La beffa per i lavoratori dell’ex Mercatone Uno: decurtata la “cassa”

In media 250 euro in meno al mese per gli ex dipendenti. I sindacati: differenze tra le ore calcolate nel 2020 e nel 2021

SACILE. Cassa integrazione 2021 più “magra” per gli ex lavoratori del Mercatone Uno: sono oltre una ventina a Sacile e oltre un migliaio in Italia. «C’è una differenza tra le ore calcolate per la cassa integrazione 2021 e quella 2020 – ha rilevato Gianni Schembri (Uil-Tucs) –. Un anno fa era stata calcolata sui contratti antecedenti la gestione dell’ultima proprietà Shernon Holding. Quella che nel 2018 li aveva ribassati: da 38 ore settimanali a 28, 24 e 20 ore e nel 2021 l’assegno mensile è stato calcolato su questo part time».

La differenza in euro si calcola con un taglio nei conteggi da 38 ore settimanali del vecchio contratto a 28, 14 oppure 20 ore nella gestione Shernon: circa 250 euro in meno al mese.


«Serve una legge ad hoc per i lavoratori dell’ex Mercatone Uno: l’Inps non paga la differenza – hanno detto allo sportello sindacale Uil-Tucs –. Manca un impegno politico e l’appello è lanciato alle Regioni e ai parlamentari friulani». Tanti lavoratori sono in attesa di un recupero dei crediti rimasti in sospeso, come i clienti e fornitori: i tempi si allungano anche per i cassintegrati a Sacile, dove il punto vendita a Cornadella è stato venduto a Ricagest-Risparmio casa: il negozio riaprirà forse in novembre 2021. La nuova proprietà dell’ex Mercatone è Ricagest ha intenzione di aprire il negozio di prodotti per la casa e persona entro l’anno.

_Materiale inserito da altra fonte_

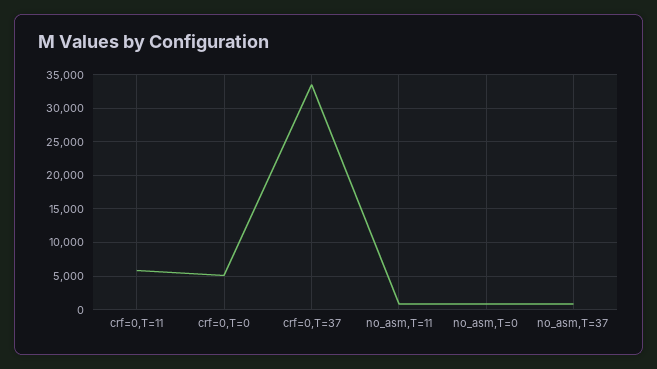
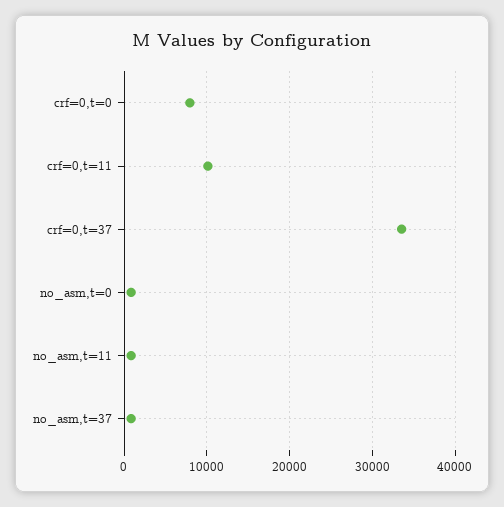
crf=0,T=11: 6000 -> 10000
crf=0,T=0: 5000 -> 8000

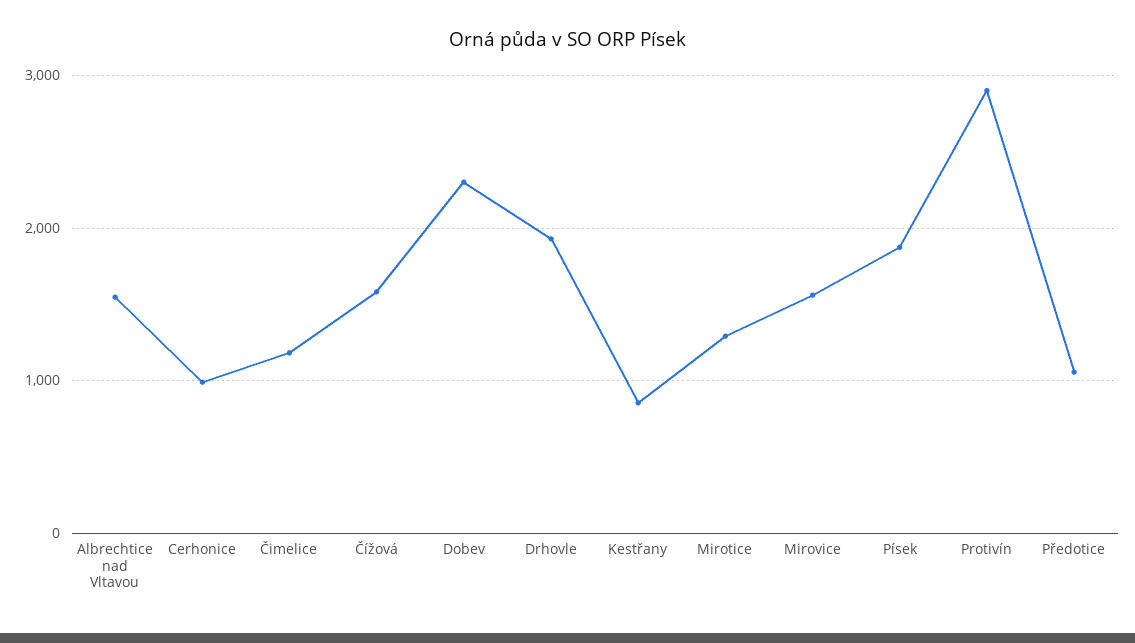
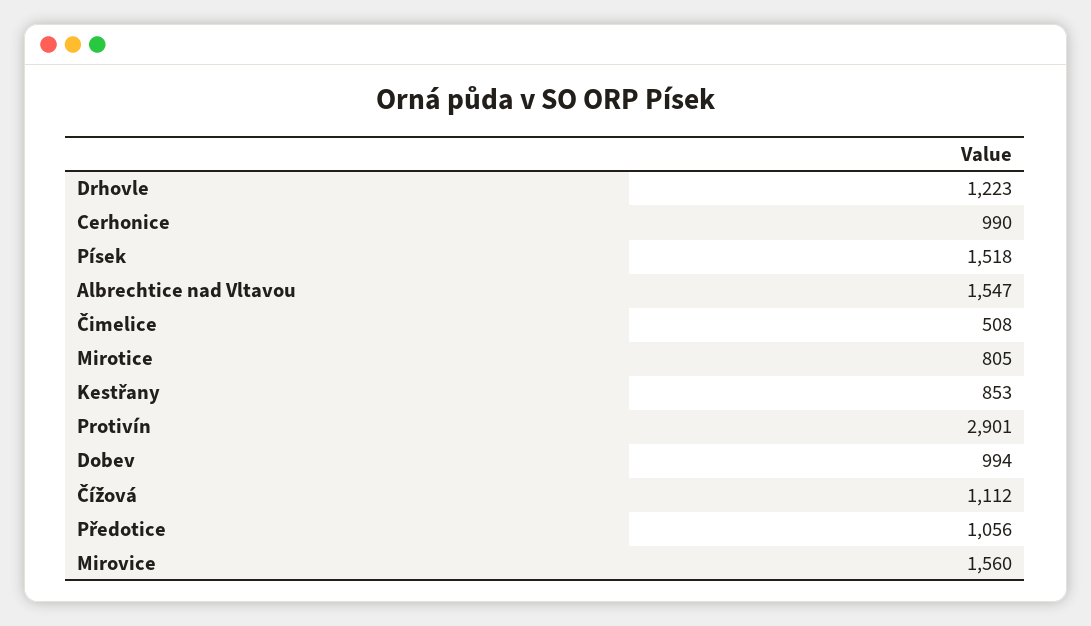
Čimelice: 1200 -> 508
Čížová: 1600 -> 1112
Dobev: 2300 -> 994
Drhovle: 1900 -> 1223
Mirotice: 1300 -> 805
Písek: 1900 -> 1518

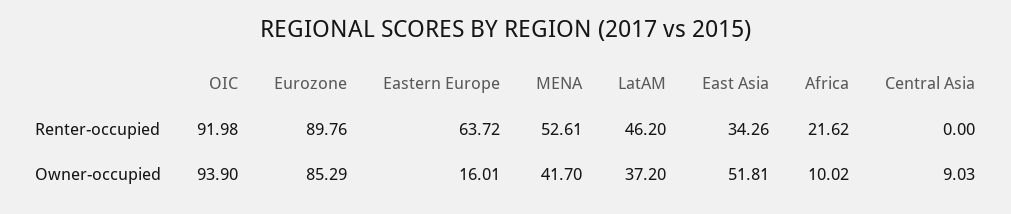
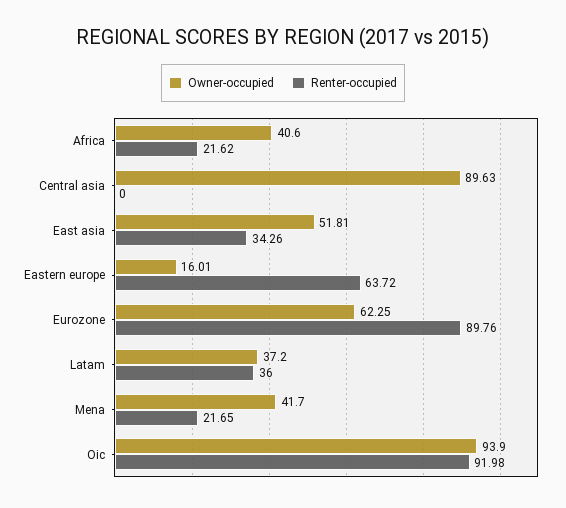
Renter-occupied, MENA: 52.61 -> 21.65
Renter-occupied, LatAM: 46.2 -> 36
Owner-occupied, Eurozone: 85.29 -> 62.25
Owner-occupied, Africa: 10.02 -> 40.6
Owner-occupied, Central Asia: 9.03 -> 89.63

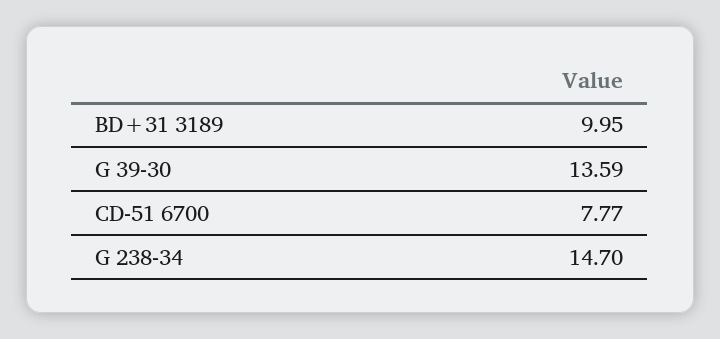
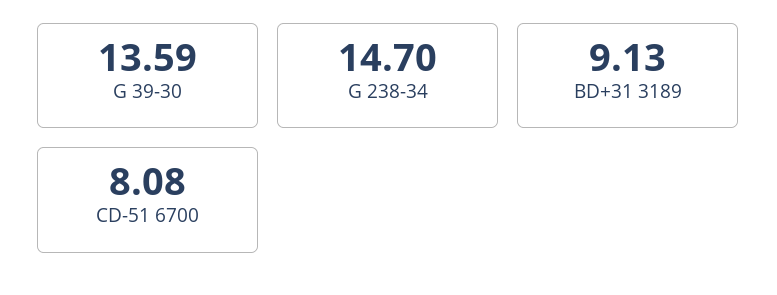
BD+31 3189: 9.95 -> 9.13
CD-51 6700: 7.77 -> 8.08

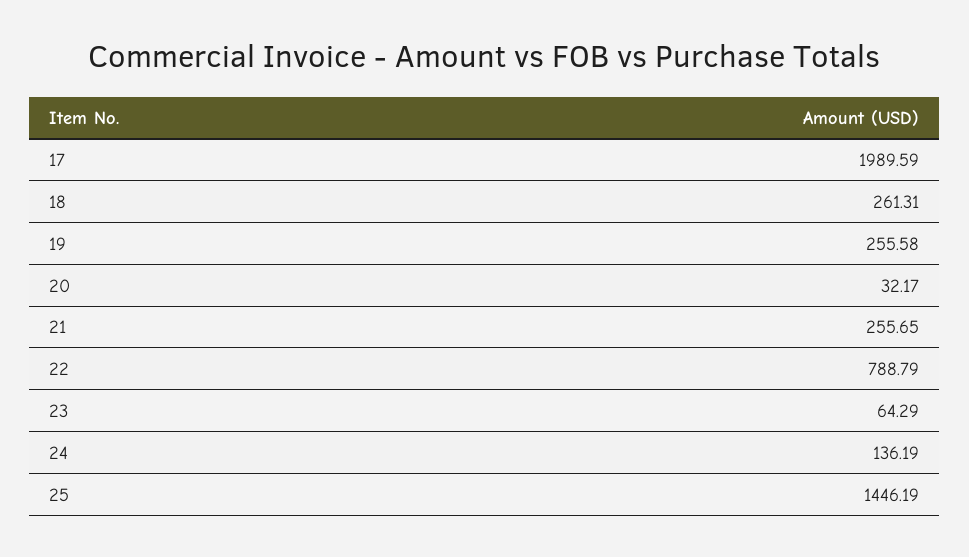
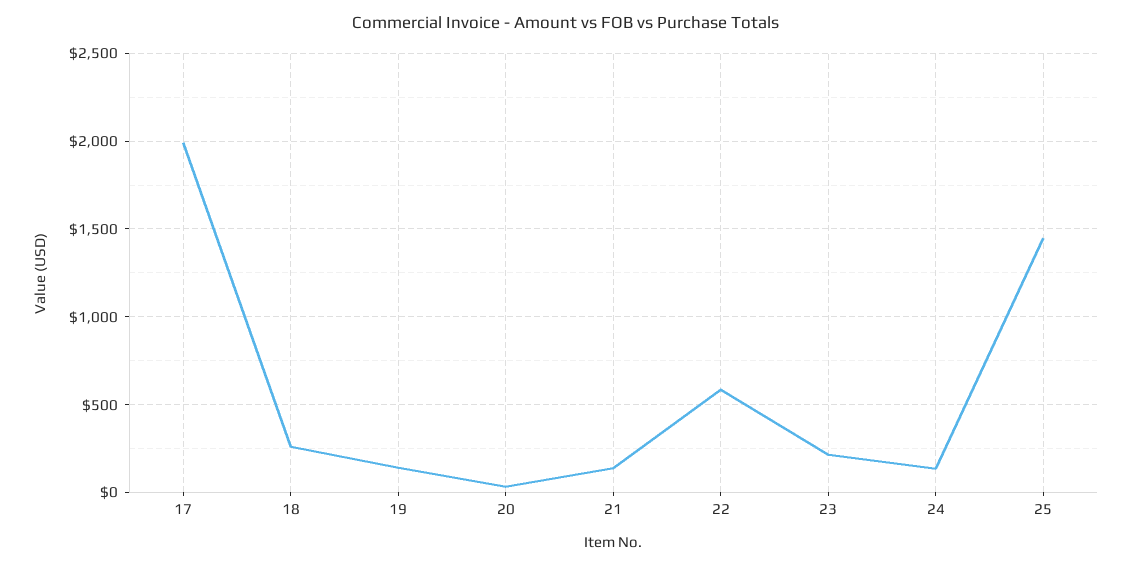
19: 255.58 -> 150
21: 255.65 -> 150
22: 788.79 -> 600
23: 64.29 -> 200

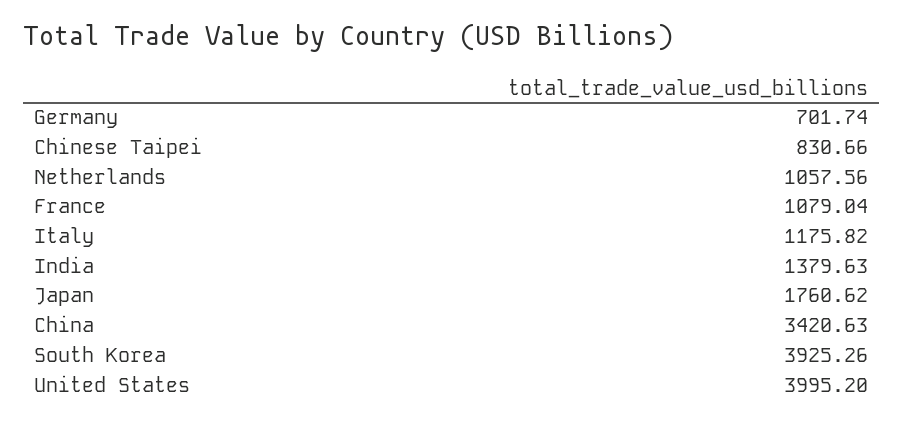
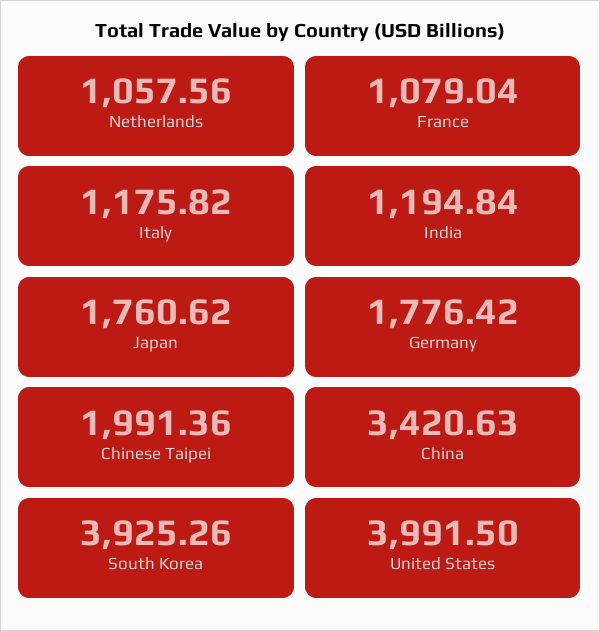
Germany: 701.74 -> 1776.42
Chinese Taipei: 830.66 -> 1991.36
India: 1379.63 -> 1194.84
United States: 3995.2 -> 3991.5

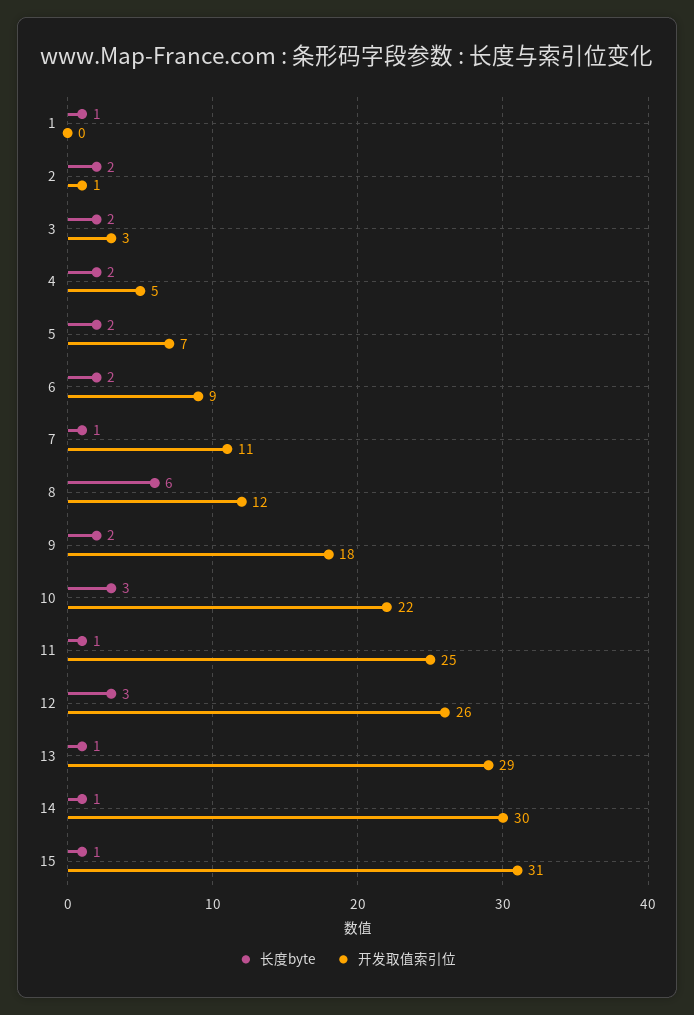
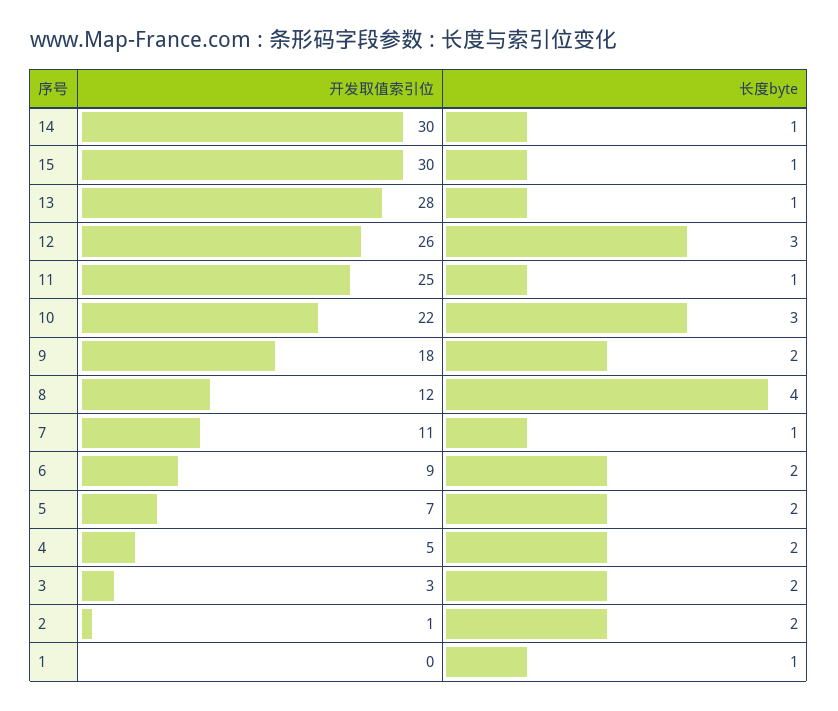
长度byte, 8: 6 -> 4
开发取值索引位, 13: 29 -> 28
开发取值索引位, 15: 31 -> 30

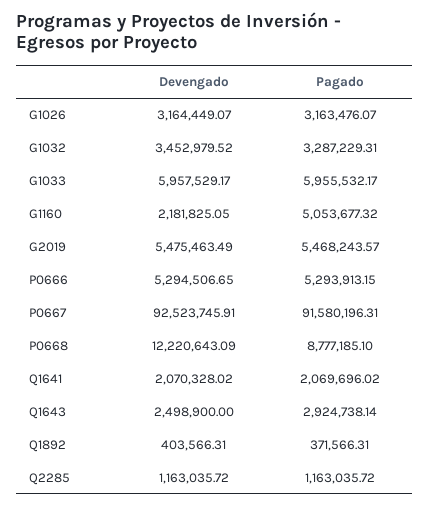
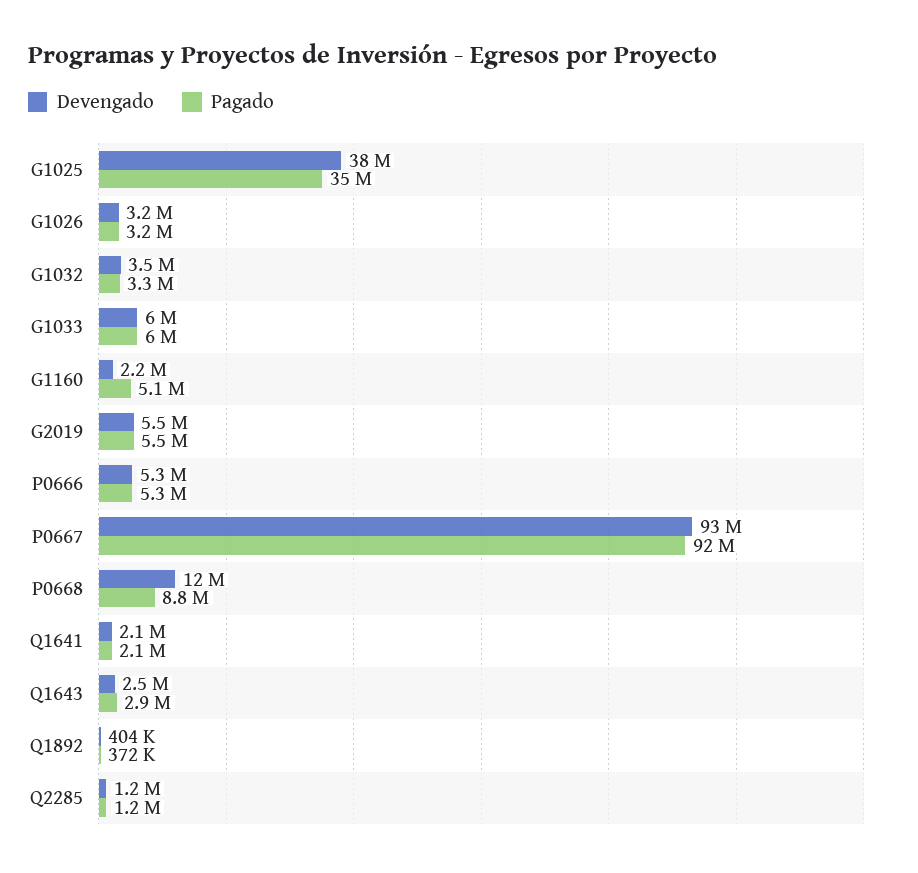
Devengado, G1025: none -> 38000000
Pagado, G1025: none -> 35000000

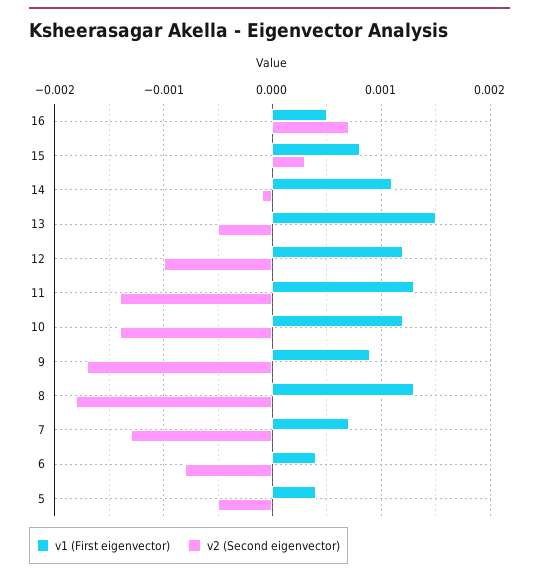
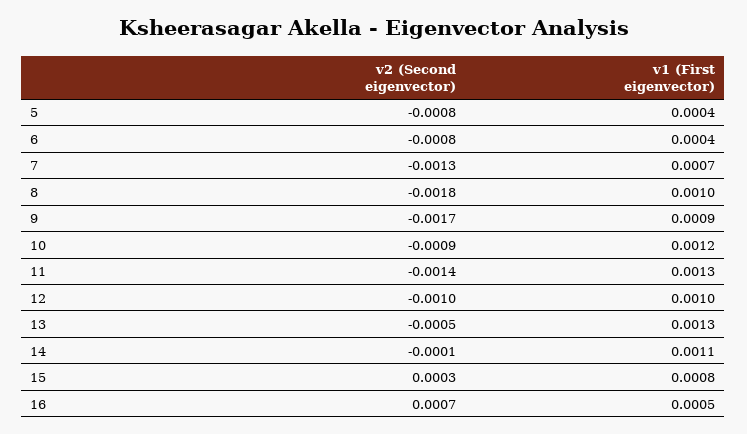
v1 (First eigenvector), 13: 0.0015 -> 0.0013
v1 (First eigenvector), 12: 0.0012 -> 0.001
v2 (Second eigenvector), 10: -0.0014 -> -0.0009
v1 (First eigenvector), 8: 0.0013 -> 0.001
v2 (Second eigenvector), 5: -0.0005 -> -0.0008

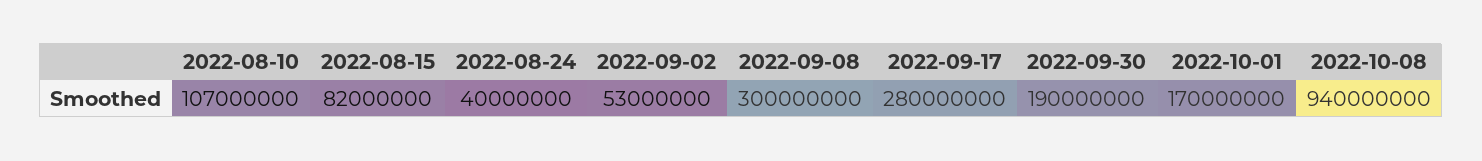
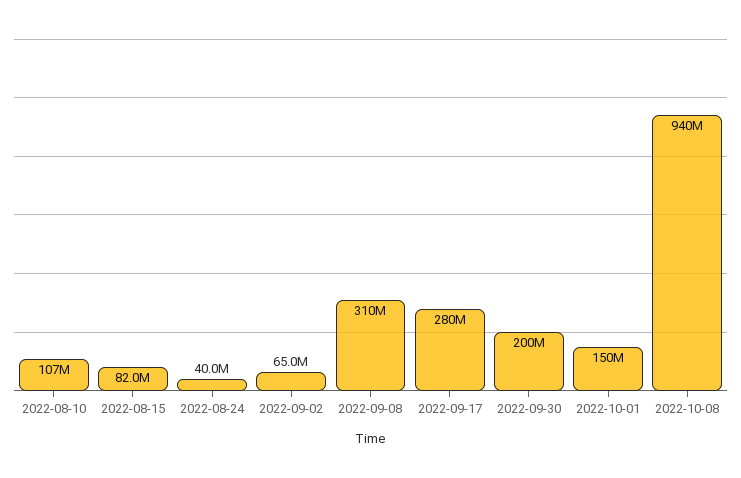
2022-09-02: 53000000 -> 65000000
2022-09-08: 300000000 -> 310000000
2022-09-30: 190000000 -> 200000000
2022-10-01: 170000000 -> 150000000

Il sindacato Filcams-Cgil sta seguendo l’iter: la definizione del cronoprogramma preciso e il piano di riapertura del negozio che è stato svuotato. Il passaggio di proprietà del Mercatone Uno a Ricagest di Risparmio casa offre tutele anche a 24 lavoratori, in cassa integrazione ex Mercatone Uno fino a novembre 2021.

«In settembre potrebbe aprire il cantiere di allestimento e sistemazione del punto vendita ex Mercatone Uno – hanno previsto alla Filcams-Cgil –. Ricagest ha garantito l’assorbimento dell’organico dei lavoratori in cassa integrazione: quelli rimasti sulla strada dal fallimento dell’ultima proprietà Shernon Holding due anni fa». La fase di ristrutturazione sarà definita entro l’anno. Le priorità: difendere l’occupazione e riaprire Cornadella».